4. La a., que procede de Dios y está ordenada a él, logrará mantener sus diversas funciones en una tensión equilibrada, si consigue en la mayor medula posible que se haga transparente la dimensión de su transcendencia hacia Dios, y así pone la propia superioridad y dignidad bajo la luz que le corresponde. Por esto, la a. se esforzará constantemente por vincular a los hombres, no a sí misma, sino a nuestro origen y a nuestra meta por antonomasia. Esto significa que, p. ej., en la democracia una sumisión absoluta a la voluntad del pueblo sería una sujeción a la posible arbitrariedad del mismo. El .pueblo puede, es verdad, designar a los sujetos de la a., pero la potestad encarnada en ella no procede del pueblo, sino de Dios (teoría de la designación), ante quien, en último término, uno es responsable por el ejercicio del cargo. En este sentido, también Pío ix, en oposición a determinadas concepciones positivístas, rechaza en el Syllabus la sentencia siguiente: «La a. no es otra cosa que la suma del número y el conjunto de fuerzas materiales» (Dz 1760). Esto mismo tiene validez mutatis mutandis con relación a toda clase de a., de manera que, a la inversa, se puede decir: Una a. terrena que no se base en algo superior, se convierte en demoníaca y en simple poder arbitrario. Y esto se da bajo envoltura «dialéctica» incluso cuando la a. no quiere desplegar «totalitariamente» su propio poder, sino que, en una pseudo-renuncia a la carga de la responsabilidad del gobierno, se quiere limitar a ser mera objetivación y órgano ejecutivo de los deseos e intereses de sus súbditos.

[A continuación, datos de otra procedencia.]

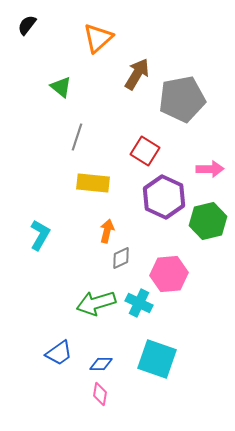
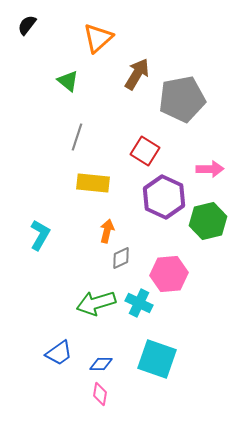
green triangle: moved 7 px right, 6 px up
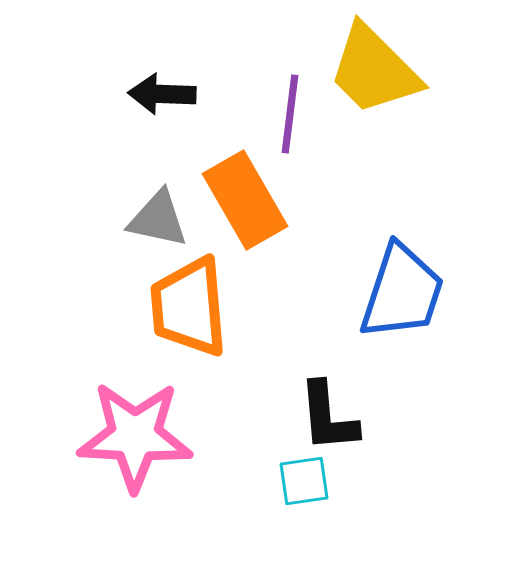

5. La actitud que se debe adoptar frente a la a. es, según el tipo de a., la postura de -> fe, de --> obediencia, de respeto, etc. También la a. ha de adoptar formas muy distintas, según el tipo de a. de que se trate. En todo caso, debido a la ambivalencia de las autoridades terrenas y a su dependencia de los cambios históricos, la a. no puede prescindir nunca del diálogo con las personas que le están confiadas, si no quiere desviarse de su meta, la cual está en el servicio a los hombres y a la a. absoluta de Dios, que ella representa en un grado siempre muy imperfecto de analogía.